Erhebliche Gefahr für alle Beteiligten im Straßenverkehr in Ahlen.

 

Die Stadt Ahlen und ihre Verantwortlichen des Projektes, Ahlen zu einer fahrradfreundlichen Stadt zu machen, hätten, bevor sie ihre Striche auf der Straße ziehen, lieber erst mit einer Gruppe Jugendlicher oder älteren Leuten mit dem Fahrrad durch die Stadt fahren sollen.

Die Pläne, welche schon 2018 vorgestellt wurden, Ahlen fahrradfreundlich zu machen, wurden vor einigen Wochen umgesetzt. Vom neuen Gebrüder-Kerkmann-Platz bis hin zur Weststraße ein Chaos der Note Eins. Ein Kampf auf den Straßen, wer wo fahren darf und wer wie viel Platz hat. Fahrradfahrer wissen nicht mehr, ob sie wirklich auf den sicheren Radwegen auf dem Bürgersteig fahren dürfen oder direkt neben den Autos fahren müssen, ebenso, wie Autofahrer nicht wissen, welcher Linie sie auf den Straßen wirklich folgen sollten.

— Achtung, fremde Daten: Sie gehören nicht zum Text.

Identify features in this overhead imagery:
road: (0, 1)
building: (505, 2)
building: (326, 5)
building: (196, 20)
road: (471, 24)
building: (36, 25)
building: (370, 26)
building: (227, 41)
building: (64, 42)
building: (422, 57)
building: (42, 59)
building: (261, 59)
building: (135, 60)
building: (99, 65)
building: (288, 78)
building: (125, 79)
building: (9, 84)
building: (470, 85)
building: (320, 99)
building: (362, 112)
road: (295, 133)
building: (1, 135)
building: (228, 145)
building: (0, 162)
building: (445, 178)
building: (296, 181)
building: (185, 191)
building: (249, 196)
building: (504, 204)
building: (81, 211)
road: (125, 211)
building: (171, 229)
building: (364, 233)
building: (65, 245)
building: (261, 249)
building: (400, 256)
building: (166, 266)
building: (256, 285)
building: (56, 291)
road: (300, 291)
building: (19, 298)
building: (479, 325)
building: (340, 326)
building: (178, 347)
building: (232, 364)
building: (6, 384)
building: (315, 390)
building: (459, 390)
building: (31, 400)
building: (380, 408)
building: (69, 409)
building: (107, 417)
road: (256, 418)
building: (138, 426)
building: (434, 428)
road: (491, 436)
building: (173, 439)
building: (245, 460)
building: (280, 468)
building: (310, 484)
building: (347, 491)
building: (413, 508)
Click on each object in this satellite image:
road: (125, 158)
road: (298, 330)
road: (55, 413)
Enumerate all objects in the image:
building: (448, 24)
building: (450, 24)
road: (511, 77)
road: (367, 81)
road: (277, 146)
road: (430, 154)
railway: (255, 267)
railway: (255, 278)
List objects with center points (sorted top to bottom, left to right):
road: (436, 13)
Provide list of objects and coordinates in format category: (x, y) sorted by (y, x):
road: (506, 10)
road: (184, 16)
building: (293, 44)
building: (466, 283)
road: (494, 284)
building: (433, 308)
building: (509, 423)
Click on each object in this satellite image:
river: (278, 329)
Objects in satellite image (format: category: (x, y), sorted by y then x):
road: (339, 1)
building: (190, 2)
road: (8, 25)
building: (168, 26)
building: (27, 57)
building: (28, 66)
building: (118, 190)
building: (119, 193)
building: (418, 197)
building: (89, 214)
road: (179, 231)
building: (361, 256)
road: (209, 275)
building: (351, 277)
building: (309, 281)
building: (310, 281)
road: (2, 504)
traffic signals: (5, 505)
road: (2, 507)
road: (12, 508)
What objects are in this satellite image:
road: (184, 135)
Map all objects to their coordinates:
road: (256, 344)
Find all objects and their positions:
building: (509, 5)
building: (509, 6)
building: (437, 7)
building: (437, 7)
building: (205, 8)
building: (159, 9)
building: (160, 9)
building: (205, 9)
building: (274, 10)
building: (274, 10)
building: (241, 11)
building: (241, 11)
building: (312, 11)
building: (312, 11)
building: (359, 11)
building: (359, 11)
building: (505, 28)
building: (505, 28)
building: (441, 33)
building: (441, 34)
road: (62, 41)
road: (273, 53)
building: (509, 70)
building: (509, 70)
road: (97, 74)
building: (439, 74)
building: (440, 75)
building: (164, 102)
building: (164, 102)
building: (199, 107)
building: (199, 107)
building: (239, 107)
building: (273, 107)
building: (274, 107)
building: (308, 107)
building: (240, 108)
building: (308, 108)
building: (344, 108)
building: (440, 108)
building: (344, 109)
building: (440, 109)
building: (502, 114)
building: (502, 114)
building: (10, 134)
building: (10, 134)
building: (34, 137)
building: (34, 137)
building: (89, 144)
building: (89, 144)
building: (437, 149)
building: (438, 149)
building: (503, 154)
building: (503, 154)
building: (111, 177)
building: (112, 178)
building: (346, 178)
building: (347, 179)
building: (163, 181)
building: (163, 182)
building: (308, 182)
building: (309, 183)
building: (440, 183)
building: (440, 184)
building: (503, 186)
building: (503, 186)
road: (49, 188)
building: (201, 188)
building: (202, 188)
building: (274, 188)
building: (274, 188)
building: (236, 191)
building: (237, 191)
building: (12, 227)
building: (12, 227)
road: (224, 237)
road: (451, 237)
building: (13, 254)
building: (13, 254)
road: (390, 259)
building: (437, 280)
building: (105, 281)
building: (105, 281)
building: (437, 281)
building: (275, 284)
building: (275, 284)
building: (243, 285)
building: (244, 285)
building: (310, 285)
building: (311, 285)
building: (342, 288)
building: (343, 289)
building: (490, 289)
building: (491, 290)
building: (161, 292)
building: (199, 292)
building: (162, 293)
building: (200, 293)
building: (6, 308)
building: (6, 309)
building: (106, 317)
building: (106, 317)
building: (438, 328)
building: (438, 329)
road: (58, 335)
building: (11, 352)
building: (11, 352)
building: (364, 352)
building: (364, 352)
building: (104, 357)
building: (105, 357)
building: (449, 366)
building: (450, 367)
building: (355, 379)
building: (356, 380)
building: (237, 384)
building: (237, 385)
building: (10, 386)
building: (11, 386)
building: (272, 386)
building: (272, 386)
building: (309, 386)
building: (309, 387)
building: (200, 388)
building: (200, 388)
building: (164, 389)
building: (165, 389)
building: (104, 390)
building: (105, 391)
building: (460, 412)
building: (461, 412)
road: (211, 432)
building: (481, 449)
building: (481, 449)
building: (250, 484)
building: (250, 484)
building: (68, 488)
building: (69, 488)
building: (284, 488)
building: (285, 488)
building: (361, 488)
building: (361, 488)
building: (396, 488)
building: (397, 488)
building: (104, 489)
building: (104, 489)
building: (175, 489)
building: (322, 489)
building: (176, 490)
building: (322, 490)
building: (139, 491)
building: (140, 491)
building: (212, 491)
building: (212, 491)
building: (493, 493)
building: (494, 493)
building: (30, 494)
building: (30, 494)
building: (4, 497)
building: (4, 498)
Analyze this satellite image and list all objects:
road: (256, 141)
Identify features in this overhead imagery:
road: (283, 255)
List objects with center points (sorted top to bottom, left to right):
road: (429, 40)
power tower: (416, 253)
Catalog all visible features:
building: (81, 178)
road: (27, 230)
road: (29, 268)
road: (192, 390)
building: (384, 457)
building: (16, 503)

Eine Investition, die die Stadt Ahlen mit der Umsetzung natürlich gut verwirklicht hat, statt es beispielsweise in die Pflege der Grünanlagen zu stecken.

Tausende Euro sind geflossen und im Endeffekt ist nichts Gutes heraus gekommen.

An den gefährlichen Punkten, wie zum Beispiel an der Mammutapotheke und am Einkaufszentrum, wo die Fahrradfahrer sich zwischen den Autos einordnen sollen oder aber am Gebrüder-Kerkmann Platz, wo die Straße für „Unmengen an Strichen“ viel zu schmal ist, wissen weder die Autofahrer noch die Radfahrer, wie viel Abstand wo zu halten ist.

Zur Information: Kraftfahrer die einen Radfahrer überholen, müssen mindestens einen Abstand von 1,5 – 2 Meter einhalten – im Zweifel mehr, so der ADAC NRW.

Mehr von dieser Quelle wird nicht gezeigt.